Source data:
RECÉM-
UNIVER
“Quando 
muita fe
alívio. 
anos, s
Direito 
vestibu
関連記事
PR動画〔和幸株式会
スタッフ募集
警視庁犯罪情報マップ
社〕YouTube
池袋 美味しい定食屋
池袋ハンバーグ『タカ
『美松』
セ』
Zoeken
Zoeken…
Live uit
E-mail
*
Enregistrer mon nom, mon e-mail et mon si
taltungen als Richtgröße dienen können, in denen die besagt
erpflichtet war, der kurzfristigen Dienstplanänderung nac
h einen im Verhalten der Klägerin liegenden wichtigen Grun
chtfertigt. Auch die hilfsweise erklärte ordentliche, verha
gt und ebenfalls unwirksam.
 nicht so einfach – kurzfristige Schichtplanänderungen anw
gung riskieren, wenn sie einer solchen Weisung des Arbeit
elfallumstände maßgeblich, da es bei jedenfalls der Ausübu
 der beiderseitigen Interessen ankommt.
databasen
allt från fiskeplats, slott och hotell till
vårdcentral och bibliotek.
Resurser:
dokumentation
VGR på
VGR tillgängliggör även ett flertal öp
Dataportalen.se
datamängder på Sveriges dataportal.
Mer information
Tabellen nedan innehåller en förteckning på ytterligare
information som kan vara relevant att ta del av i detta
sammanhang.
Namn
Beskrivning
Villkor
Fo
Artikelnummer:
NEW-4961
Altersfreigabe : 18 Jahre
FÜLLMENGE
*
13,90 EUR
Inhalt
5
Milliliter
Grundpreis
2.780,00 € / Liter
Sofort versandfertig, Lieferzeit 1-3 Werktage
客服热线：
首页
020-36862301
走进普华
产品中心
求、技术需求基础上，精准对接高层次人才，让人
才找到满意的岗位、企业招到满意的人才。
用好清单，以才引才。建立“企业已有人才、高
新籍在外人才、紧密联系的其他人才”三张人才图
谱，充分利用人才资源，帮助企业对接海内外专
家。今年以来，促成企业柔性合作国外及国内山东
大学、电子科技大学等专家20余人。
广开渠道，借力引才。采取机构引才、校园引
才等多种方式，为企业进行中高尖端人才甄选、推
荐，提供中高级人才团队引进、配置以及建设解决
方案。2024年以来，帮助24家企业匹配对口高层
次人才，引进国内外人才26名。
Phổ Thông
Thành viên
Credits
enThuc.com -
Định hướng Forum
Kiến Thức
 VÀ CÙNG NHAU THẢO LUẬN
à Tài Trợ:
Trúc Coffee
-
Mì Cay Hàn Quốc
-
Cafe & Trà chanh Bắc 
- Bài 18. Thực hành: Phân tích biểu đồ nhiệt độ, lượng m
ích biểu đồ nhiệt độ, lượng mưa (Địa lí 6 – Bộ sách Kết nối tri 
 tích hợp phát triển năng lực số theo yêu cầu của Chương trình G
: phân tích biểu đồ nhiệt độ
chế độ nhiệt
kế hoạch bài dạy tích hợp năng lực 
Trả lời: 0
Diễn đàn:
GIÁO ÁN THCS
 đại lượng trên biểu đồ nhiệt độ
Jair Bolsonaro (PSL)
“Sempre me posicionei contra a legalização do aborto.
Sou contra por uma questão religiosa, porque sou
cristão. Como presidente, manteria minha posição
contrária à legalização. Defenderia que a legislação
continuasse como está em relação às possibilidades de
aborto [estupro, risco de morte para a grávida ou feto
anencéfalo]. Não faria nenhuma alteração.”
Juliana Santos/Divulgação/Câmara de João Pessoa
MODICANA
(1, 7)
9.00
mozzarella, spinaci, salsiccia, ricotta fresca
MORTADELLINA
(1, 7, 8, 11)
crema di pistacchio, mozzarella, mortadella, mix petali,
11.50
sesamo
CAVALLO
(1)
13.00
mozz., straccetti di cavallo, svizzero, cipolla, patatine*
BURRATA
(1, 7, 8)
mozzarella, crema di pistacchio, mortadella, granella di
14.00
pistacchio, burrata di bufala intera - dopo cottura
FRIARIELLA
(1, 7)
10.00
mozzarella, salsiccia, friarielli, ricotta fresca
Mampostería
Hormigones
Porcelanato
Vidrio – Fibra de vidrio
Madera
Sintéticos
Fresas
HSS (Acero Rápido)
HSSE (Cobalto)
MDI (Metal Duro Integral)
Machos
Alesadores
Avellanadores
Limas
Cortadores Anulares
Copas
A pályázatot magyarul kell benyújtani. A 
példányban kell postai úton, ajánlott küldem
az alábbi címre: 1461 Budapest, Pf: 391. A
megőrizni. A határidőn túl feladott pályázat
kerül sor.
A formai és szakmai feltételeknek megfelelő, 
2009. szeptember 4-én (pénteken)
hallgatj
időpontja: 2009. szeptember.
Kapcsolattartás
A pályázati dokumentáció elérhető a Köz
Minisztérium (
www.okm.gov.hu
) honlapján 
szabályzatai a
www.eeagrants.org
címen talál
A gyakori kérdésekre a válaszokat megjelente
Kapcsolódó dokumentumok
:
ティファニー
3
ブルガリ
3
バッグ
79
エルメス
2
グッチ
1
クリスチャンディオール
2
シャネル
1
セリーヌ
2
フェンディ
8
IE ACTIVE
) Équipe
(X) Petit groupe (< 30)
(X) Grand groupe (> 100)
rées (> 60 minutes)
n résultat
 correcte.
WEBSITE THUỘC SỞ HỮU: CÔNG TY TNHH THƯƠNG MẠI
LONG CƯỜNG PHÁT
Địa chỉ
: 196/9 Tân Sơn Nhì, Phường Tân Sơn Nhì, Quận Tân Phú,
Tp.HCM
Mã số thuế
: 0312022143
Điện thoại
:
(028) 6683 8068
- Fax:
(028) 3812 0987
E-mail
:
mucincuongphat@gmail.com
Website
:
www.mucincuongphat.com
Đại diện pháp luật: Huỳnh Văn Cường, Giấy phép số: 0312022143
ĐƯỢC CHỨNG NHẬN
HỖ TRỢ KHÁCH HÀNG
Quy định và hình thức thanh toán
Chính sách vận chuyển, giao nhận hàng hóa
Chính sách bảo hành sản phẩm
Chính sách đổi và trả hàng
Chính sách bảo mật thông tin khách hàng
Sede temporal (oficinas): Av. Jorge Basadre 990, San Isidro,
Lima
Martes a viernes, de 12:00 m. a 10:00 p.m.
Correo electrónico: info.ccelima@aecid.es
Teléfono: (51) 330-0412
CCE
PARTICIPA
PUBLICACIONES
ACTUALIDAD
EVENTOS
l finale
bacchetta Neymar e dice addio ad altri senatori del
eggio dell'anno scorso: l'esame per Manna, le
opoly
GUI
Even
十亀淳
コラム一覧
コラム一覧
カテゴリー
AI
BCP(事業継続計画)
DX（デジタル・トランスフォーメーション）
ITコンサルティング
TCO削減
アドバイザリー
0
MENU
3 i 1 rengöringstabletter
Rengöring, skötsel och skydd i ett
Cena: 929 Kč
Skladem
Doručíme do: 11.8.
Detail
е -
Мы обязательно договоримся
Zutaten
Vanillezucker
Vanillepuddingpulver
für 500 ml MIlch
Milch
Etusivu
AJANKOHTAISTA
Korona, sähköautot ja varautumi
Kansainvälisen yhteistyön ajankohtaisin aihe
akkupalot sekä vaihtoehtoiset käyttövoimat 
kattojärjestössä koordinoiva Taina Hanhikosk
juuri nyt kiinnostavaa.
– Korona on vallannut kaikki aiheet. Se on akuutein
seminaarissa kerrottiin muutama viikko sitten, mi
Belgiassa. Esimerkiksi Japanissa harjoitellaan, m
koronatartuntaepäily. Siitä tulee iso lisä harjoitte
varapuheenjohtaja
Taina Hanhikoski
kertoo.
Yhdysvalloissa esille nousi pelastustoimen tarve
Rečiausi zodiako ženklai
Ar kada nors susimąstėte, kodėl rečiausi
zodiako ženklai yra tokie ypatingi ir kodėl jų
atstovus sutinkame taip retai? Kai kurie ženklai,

What is expected: Retype the items above word for word, from the first line through the line that contains "h einen im Verhalten".

Written answer:
RECÉM-
UNIVER
“Quando 
muita fe
alívio. 
anos, s
Direito 
vestibu
関連記事
PR動画〔和幸株式会
スタッフ募集
警視庁犯罪情報マップ
社〕YouTube
池袋 美味しい定食屋
池袋ハンバーグ『タカ
『美松』
セ』
Zoeken
Zoeken…
Live uit
E-mail
*
Enregistrer mon nom, mon e-mail et mon si
taltungen als Richtgröße dienen können, in denen die besagt
erpflichtet war, der kurzfristigen Dienstplanänderung nac
h einen im Verhalten der Klägerin liegenden wichtigen Grun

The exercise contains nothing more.